While there’s nothing new about law enforcement targeting rappers — New York’s “hip-hop police,” now known as the enterprise operations unit, surveilled the game’s biggest players through the ’90s and early 2000s — these specific indictments are notable because they weaponize the RICO Act to stamp the “gang” label on rap crews. Everyone associated with the rapper, including those unaffiliated with the crimes allegedly committed, are lumped into the “gang,” and held responsible for activities they may have no knowledge of. Childhood friends, many of whom are Black and Latinx and grew up in impoverished neighborhoods, are treated as if they’re a crime syndicate like the mob. While this tenuous legal strategy has proven effective, particularly as it pertains to the hip-hop community, it also uses the lyrics of the most famous member of the alleged “gang” as evidence of their crimes. District Attorney Wilis’ indictment claims that Young Thug’s lyrics in specific songs, including “F— the judge, YSL, this that mob life” from “Slime S—,” were “an overt act in furtherance of a conspiracy.”
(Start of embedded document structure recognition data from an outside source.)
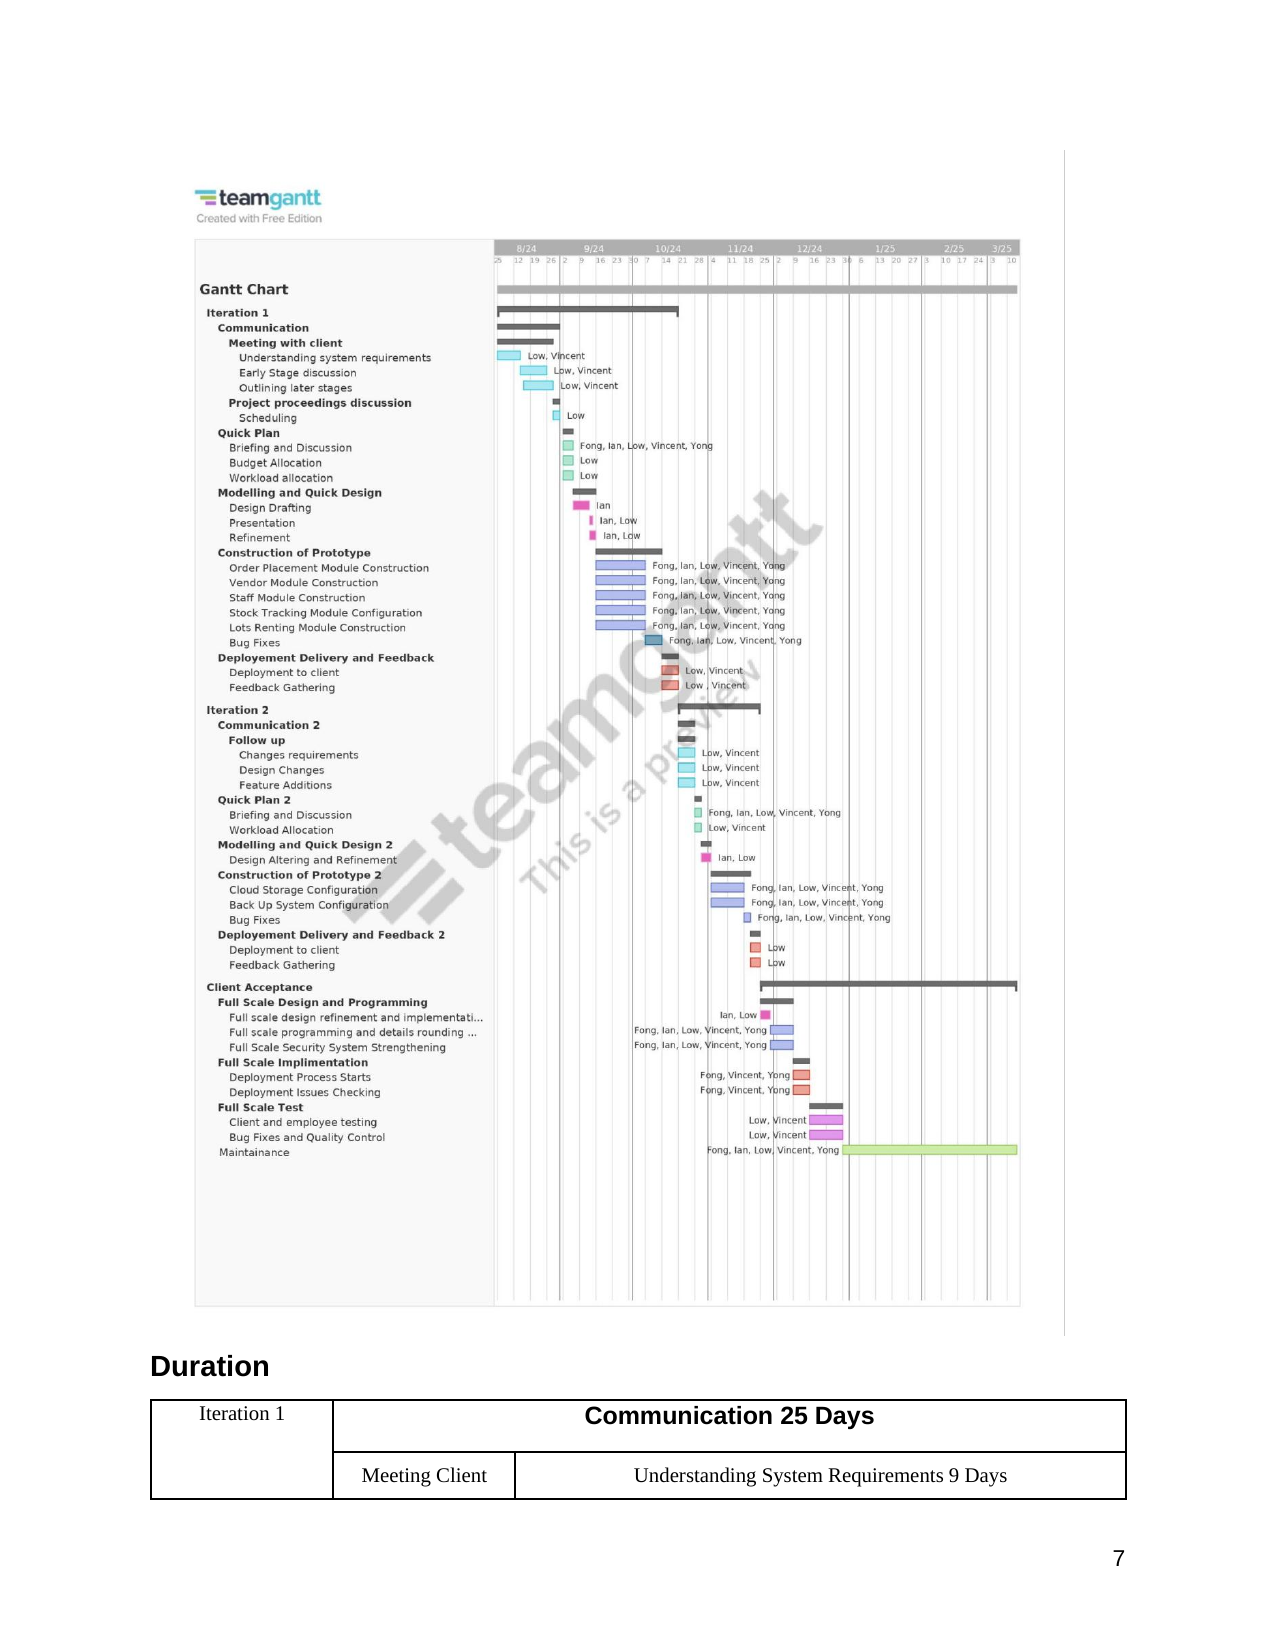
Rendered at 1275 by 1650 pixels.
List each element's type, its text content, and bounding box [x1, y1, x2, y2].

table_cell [516, 1453, 1125, 1498]
text Duration [150, 1349, 1125, 1382]
table_header Iteration 1 75 Days [152, 1401, 332, 1498]
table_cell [334, 1453, 514, 1498]
picture [150, 150, 1065, 1336]
table_header Communication 25 Days [334, 1401, 1125, 1451]
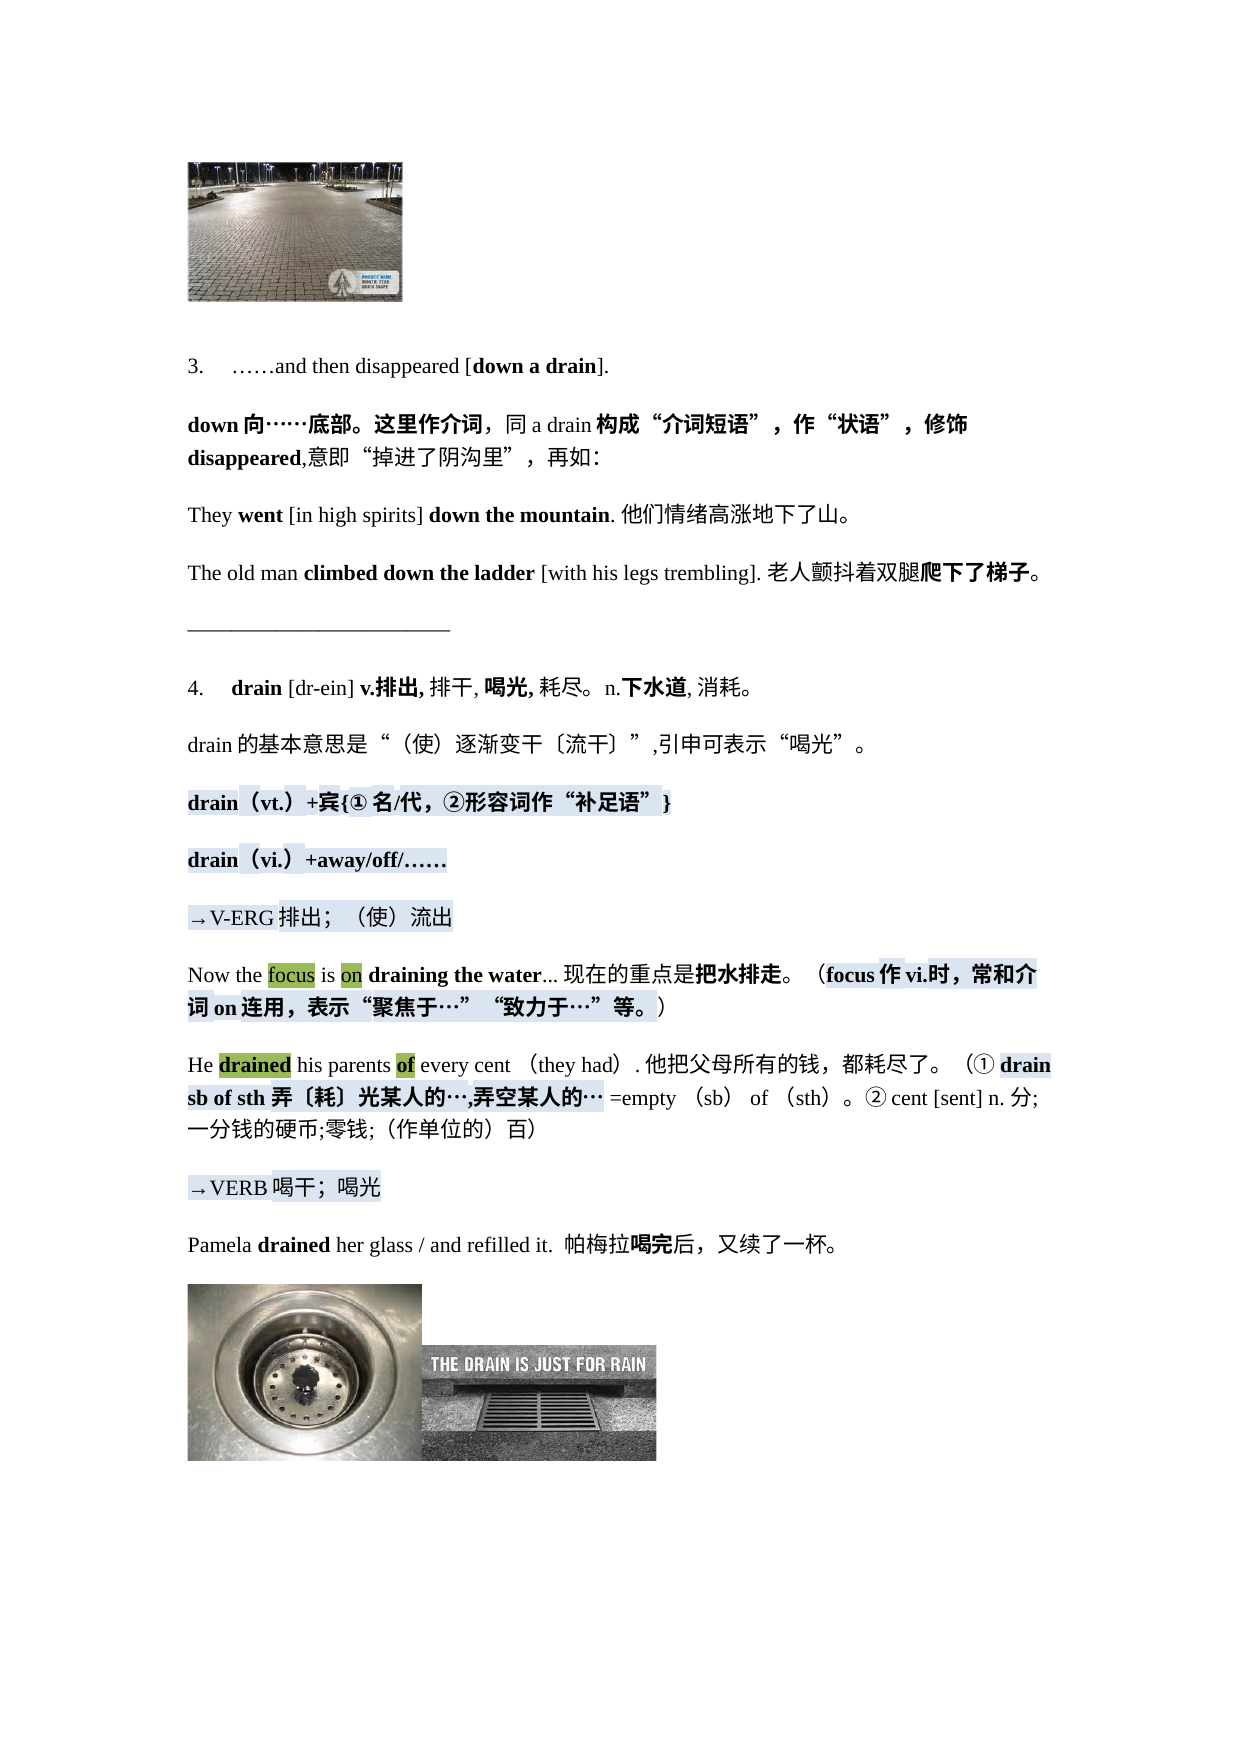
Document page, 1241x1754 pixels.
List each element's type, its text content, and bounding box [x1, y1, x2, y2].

text drain的基本意思是“（使）逐渐变干〔流干〕”,引申可表示“喝光”。 [187, 727, 1053, 759]
text →V-ERG排出；（使）流出 [187, 899, 1053, 932]
text They went [in high spirits] down the mountain. 他们情绪高涨地下了山。 [187, 497, 1053, 529]
list drain [dr-ein] v.排出, 排干, 喝光, 耗尽。n.下水道, 消耗。 [187, 669, 1053, 702]
list ……and then disappeared [down a drain]. [187, 349, 1053, 382]
text Pamela drained her glass / and refilled it. 帕梅拉喝完后，又续了一杯。 [187, 1227, 1053, 1259]
text drain（vt.）+宾{①名/代，②形容词作“补足语”} [187, 784, 1053, 817]
picture [187, 162, 403, 302]
text He drained his parents of every cent （they had）. 他把父母所有的钱，都耗尽了。（①drain sb of sth 弄〔耗〕光某人的…,弄空某人的… =empty （sb） of （sth）。②cent [sent] n. 分;一分钱的硬币;零钱;（作单位的）百） [187, 1047, 1053, 1144]
text drain（vi.）+away/off/…… [187, 842, 1053, 874]
text Now the focus is on draining the water... 现在的重点是把水排走。（focus作vi.时，常和介词on连用，表示“聚焦于…”“致力于…”等。） [187, 957, 1053, 1022]
text down向……底部。这里作介词，同a drain构成“介词短语”，作“状语”，修饰disappeared,意即“掉进了阴沟里”，再如： [187, 407, 1053, 472]
text →VERB喝干；喝光 [187, 1169, 1053, 1202]
text The old man climbed down the ladder [with his legs trembling]. 老人颤抖着双腿爬下了梯子。 [187, 554, 1053, 587]
picture [187, 1284, 657, 1461]
text ———————————— [187, 612, 1053, 644]
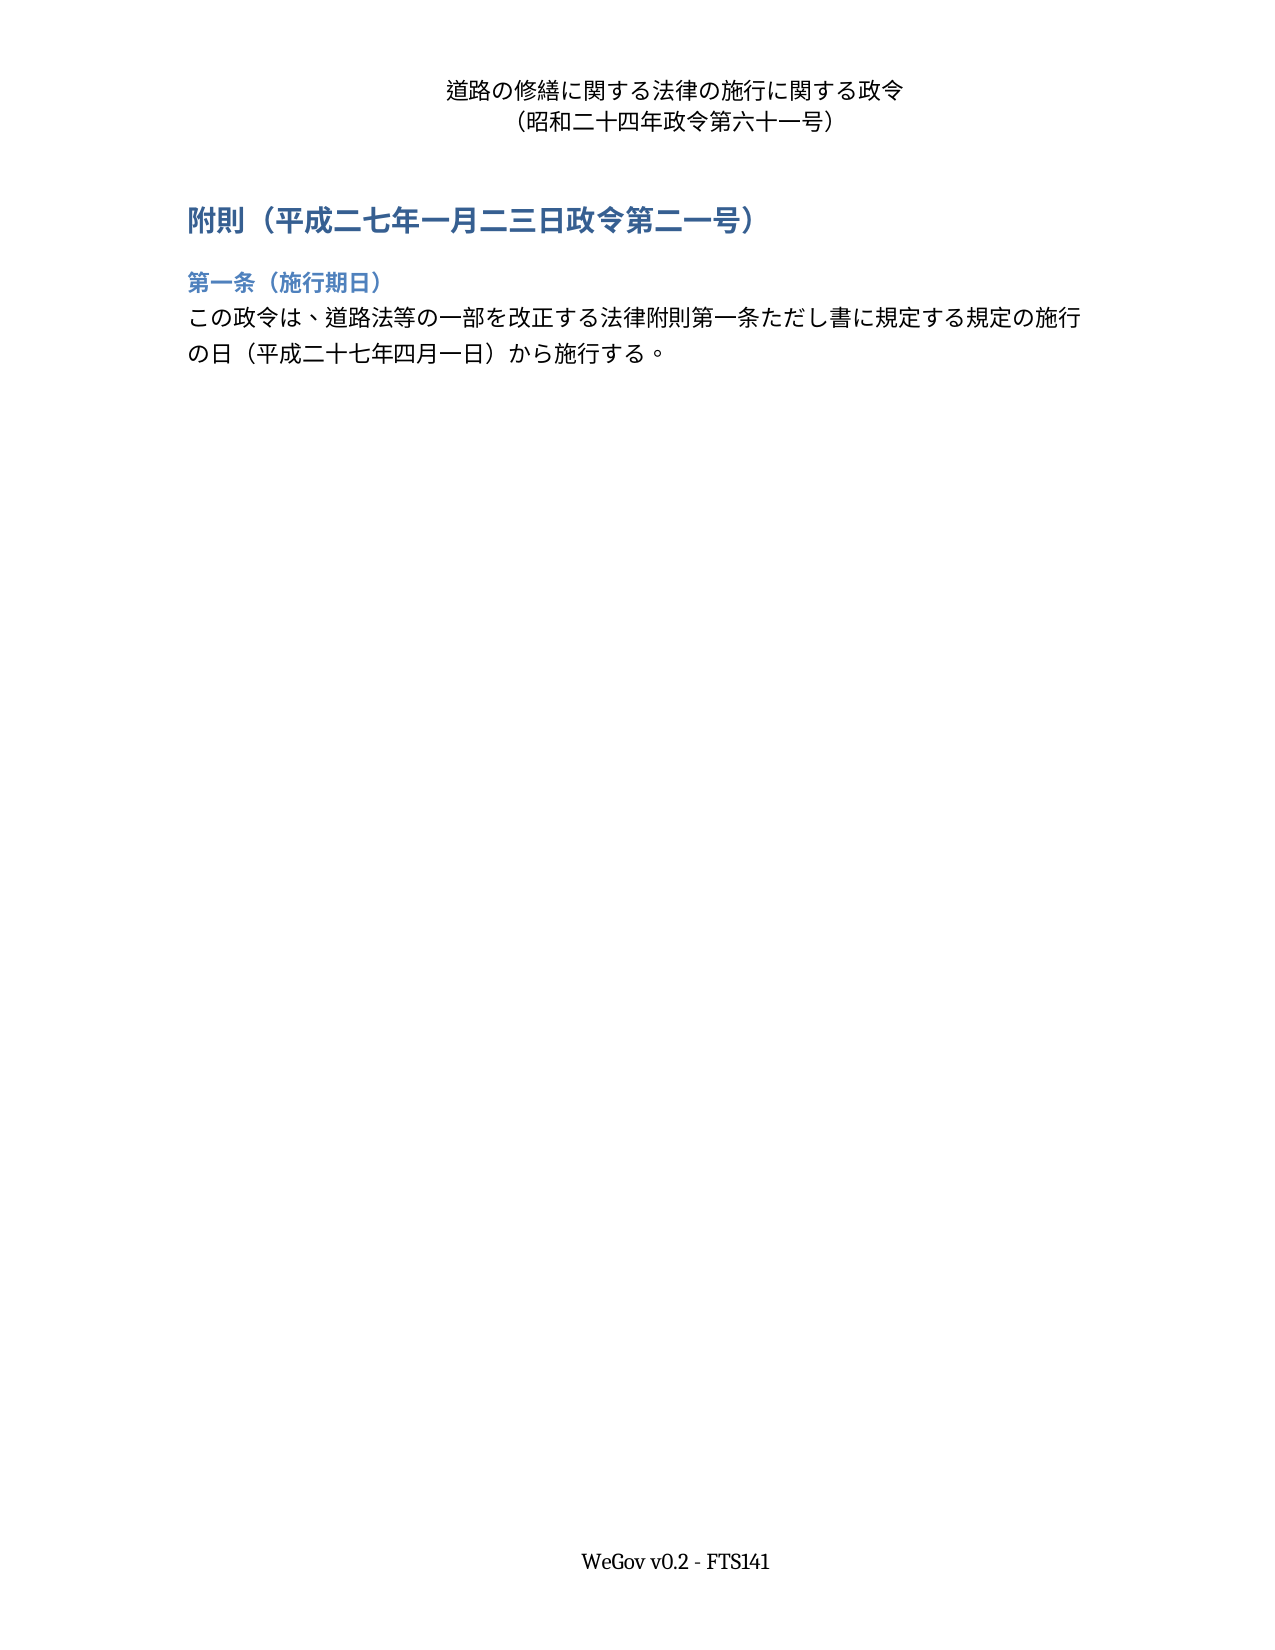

It’s nearly impossible to prove that a rapper’s content can be directly linked to real-world crime, but that hasn’t stopped prosecutors from attempting to use the strategy to bury them. Shmurda’s 2014 hit song “Hot N*gga” was heavily scrutinized and treated as if it were evidence. The same was done to Boosie and Drakeo the Ruler when they were on trial for murder. And it’s only expected to increase after the State of Maryland declared it legal to enter rap lyrics as evidence in murder trials. By treating rap music as more than mere expression, America’s legal system is putting an entire genre on trial, as if the world’s most popular gene is a scourge that must be eradicated.
There’s nothing inherently new about state and federal governments criminalizing Black men. But insisting that the music they’ve created is evidence of their criminality is a self-fulfilling cycle that leaves little room for rappers to paint a picture about their upbringing and experiences.
But here’s the thing: Rap originates in urban communities populated primarily by Black and Latinx folks deprived of resources. It becomes, for those who are successful, a means of escaping their environment — but just because they’re no longer forced to reside in their communities doesn’t mean that they can’t create music about their experiences. It doesn’t mean they have to leave their friends who haven’t gotten the same breaks behind because that’s what prosecutors consider respectable. Or, as Shmurda told Vulture in 2014, “I’m guilty for where I live. I was never part of no gang.”